🤖 AI Summary
Convolutional neural networks (CNNs) for image classification often exhibit implicit bias due to reliance on background cues rather than semantic object features, undermining decision interpretability and fairness.
Method: We propose a bias detection framework that operates without requiring blank-background images. Our approach innovatively combines random patch shuffling with multi-scale spatial- and frequency-domain transformations—including Fourier, wavelet, and median filtering—to disentangle contextual semantics from spurious background noise.
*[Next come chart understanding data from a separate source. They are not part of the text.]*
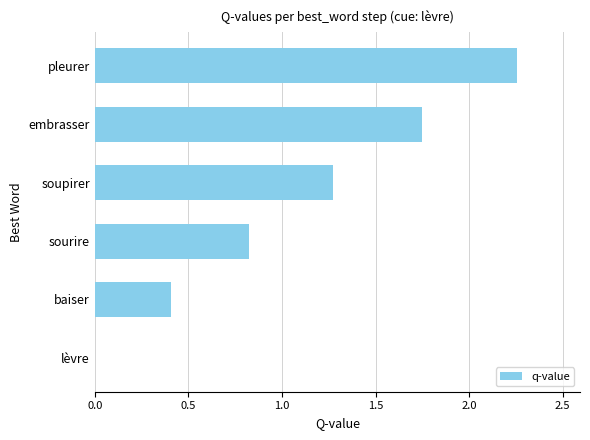

What value does the data have at baiser?

0.4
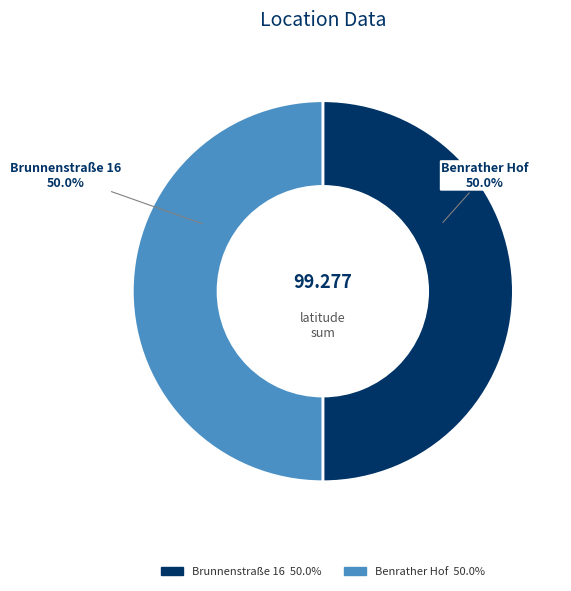

To the nearest percent, what portion does Benrather Hof represent?

50%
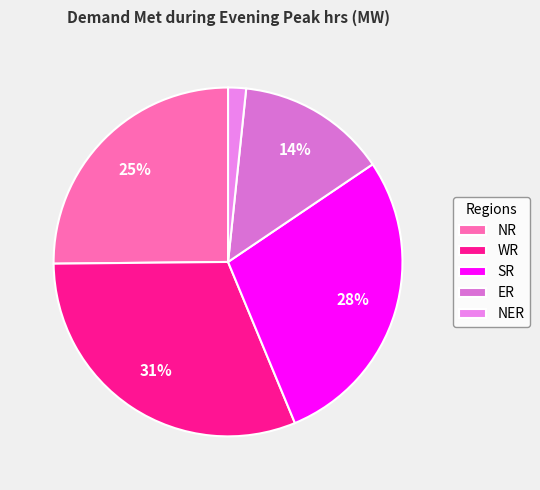

To the nearest percent, what percentage of the pie is ER?

14%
Results: Extensive experiments across six diverse datasets—spanning natural, synthetic, and hybrid domains—demonstrate that our method effectively exposes CNNs’ unintended dependence on background artifacts. It significantly improves discrimination between semantic features and confounding background information, thereby enhancing model robustness and interpretability. Crucially, the framework provides a reproducible, minimally invasive paradigm for fairness assessment in vision models—requiring no architectural modification or retraining, and avoiding unrealistic data assumptions such as uniform background removal.
📝 Abstract
CNNs are now prevalent as the primary choice for most machine vision problems due to their superior rate of classification and the availability of user-friendly libraries. These networks effortlessly identify and select features in a non-intuitive data-driven manner, making it difficult to determine which features were most influential. That leads to a ``black box", where users cannot know how the image data are analyzed but rely on empirical results. Therefore the decision-making process can be biased by background information that is difficult to detect. Here we discuss examples of such hidden biases and propose techniques for identifying them, methods to distinguish between contextual information and background noise, and explore whether CNNs learn from irrelevant features. One effective approach to identify dataset bias is to classify blank background parts of the images. However, in some situations a blank background in the images is not available, making it more difficult to separate the foreground information from the blank background. Such parts of the image can also be considered contextual learning, not necessarily bias. To overcome this, we propose two approaches that were tested on six different datasets, including natural, synthetic, and hybrid datasets. The first method involves dividing images into smaller, non-overlapping tiles of various sizes, which are then shuffled randomly, making classification more challenging. The second method involves the application of several image transforms, including Fourier, Wavelet transforms, and Median filter, and their combinations. These transforms help recover background noise information used by CNN to classify images. Results indicate that this method can effectively distinguish between contextual information and background noise, and alert on the presence of background noise even without the need to use background information.